### REQUIRED TASKS:
• 1. In the glossary, what is the biomass target (BTARG) defined as?
• 2. Convert the part of the entries that runs from their start through the line containing "new Puma comes" into a Markdown table with the columns No. and Line, one row per line, leaving out blank lines.

Glossary of terms

Biomass Total weight or volume of a stock or component of a stock. Is often described as a ratio of current biomass to unfished biomass. Can be referred to in a number of ways, for example:
  • spawning stock biomass would refer to all adult (reproductively mature) fish in a population
  • exploitable biomass would refer to the combined weight of fish that are accessible to the fishery or venerable capture.
Biomass limit reference point (BLIM) The point beyond which the risk to the stock is regarded as unacceptably high.
Biomass at maximum economic yield (BMEY) The average biomass which corresponds to maximum economic yield. See also ‘Maximum economic yield’.
Biomass at maximum sustainable yield (BMSY) The average biomass which corresponds to maximum sustainable yield. See also ‘Maximum sustainable yield’.
Biomass target (BTARG) The desired biomass of the stock.
Bycatch A species that is incidentally either:
  • taken in a fishery and returned to the sea
  • killed or injured as a result of interacting with fishing equipment in the fishery, but not taken.
Bycatch can include protected species.

### DATA TO EXAMINE:
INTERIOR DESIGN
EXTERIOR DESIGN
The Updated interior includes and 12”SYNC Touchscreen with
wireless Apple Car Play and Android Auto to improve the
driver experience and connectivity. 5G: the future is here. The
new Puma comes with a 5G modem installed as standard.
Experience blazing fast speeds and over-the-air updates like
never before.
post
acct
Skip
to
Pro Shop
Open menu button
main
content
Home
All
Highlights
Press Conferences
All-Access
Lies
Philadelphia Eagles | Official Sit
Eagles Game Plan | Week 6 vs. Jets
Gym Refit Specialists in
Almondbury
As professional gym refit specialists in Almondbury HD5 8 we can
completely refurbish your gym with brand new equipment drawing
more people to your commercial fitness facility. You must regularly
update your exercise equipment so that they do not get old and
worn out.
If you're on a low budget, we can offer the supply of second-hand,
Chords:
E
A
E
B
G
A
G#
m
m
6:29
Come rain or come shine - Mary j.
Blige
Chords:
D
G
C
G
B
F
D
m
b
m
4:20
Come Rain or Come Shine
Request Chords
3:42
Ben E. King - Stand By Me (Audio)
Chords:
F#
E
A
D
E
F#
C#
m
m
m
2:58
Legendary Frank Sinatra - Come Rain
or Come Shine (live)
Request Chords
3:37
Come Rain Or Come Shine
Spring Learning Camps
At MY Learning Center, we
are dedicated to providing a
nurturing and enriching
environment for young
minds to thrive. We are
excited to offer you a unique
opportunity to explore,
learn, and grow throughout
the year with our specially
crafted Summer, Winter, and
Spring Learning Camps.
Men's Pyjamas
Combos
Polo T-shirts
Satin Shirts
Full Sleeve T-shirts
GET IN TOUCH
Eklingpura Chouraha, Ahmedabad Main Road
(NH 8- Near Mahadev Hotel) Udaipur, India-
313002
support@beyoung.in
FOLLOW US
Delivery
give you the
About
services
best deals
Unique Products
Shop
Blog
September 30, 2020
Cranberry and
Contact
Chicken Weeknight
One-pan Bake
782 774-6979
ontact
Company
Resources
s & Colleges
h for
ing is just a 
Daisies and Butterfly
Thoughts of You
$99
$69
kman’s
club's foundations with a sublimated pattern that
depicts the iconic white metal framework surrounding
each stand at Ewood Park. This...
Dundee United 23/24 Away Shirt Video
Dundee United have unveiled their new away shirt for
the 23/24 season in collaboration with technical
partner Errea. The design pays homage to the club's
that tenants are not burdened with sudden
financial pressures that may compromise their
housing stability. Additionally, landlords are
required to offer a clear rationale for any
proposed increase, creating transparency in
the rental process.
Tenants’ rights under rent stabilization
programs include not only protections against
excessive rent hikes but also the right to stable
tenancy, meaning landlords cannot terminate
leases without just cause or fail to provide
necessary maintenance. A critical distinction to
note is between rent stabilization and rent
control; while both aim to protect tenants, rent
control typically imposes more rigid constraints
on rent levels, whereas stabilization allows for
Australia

### PER-TASK OUTPUTS:
• 1. The desired biomass of the stock.

• 2.
| No. | Line |
|---|---|
| 1 | INTERIOR DESIGN |
| 2 | EXTERIOR DESIGN |
| 3 | The Updated interior includes and 12”SYNC Touchscreen with |
| 4 | wireless Apple Car Play and Android Auto to improve the |
| 5 | driver experience and connectivity. 5G: the future is here. The |
| 6 | new Puma comes with a 5G modem installed as standard. |